● OBJETIVO DEL EJERCICIO
Vuelca en un CSV de dos columnas, "etiqueta" y "respuesta", el tramo que empieza en la línea que contiene "phylum: Chordata" y termina con la última línea, ambas incluidas, con una fila por línea. Pon cada campo entre comillas dobles y cambia los saltos de línea por espacios.
====== ENTRADAS PROPORCIONADAS ======
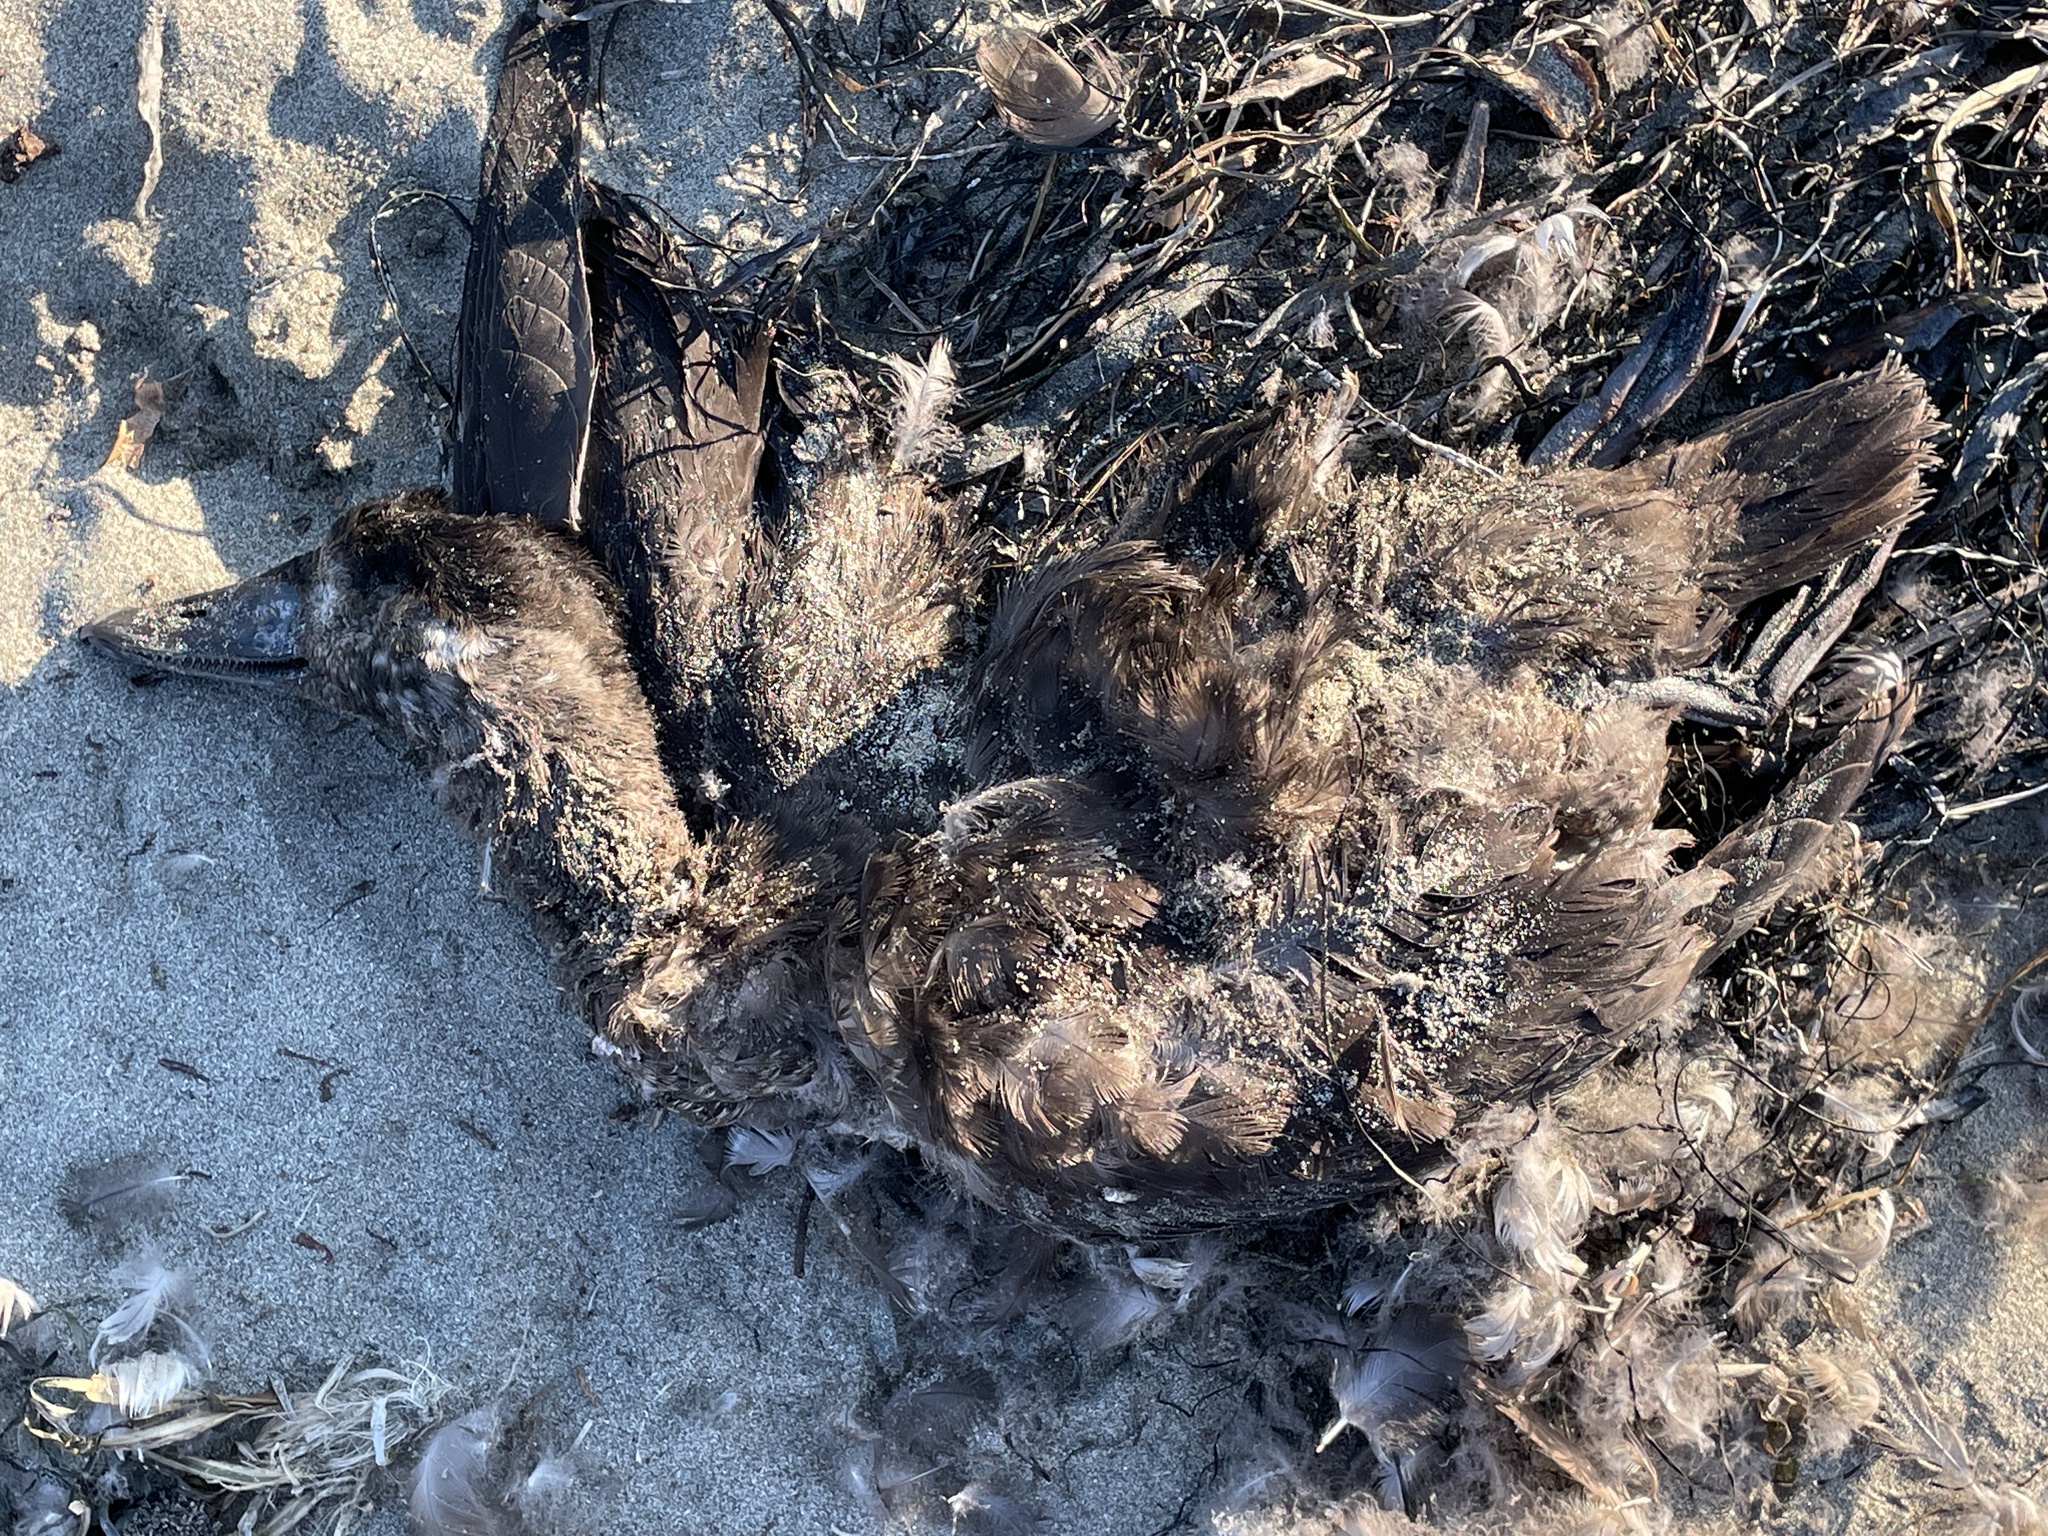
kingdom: Animalia
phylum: Chordata
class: Aves
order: Anseriformes
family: Anatidae
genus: Melanitta
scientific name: Melanitta perspicillata
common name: Surf scoter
======
● TAREA RESUELTA
etiqueta,respuesta
"phylum:","Chordata"
"class:","Aves"
"order:","Anseriformes"
"family:","Anatidae"
"genus:","Melanitta"
"scientific name:","Melanitta perspicillata"
"common name:","Surf scoter"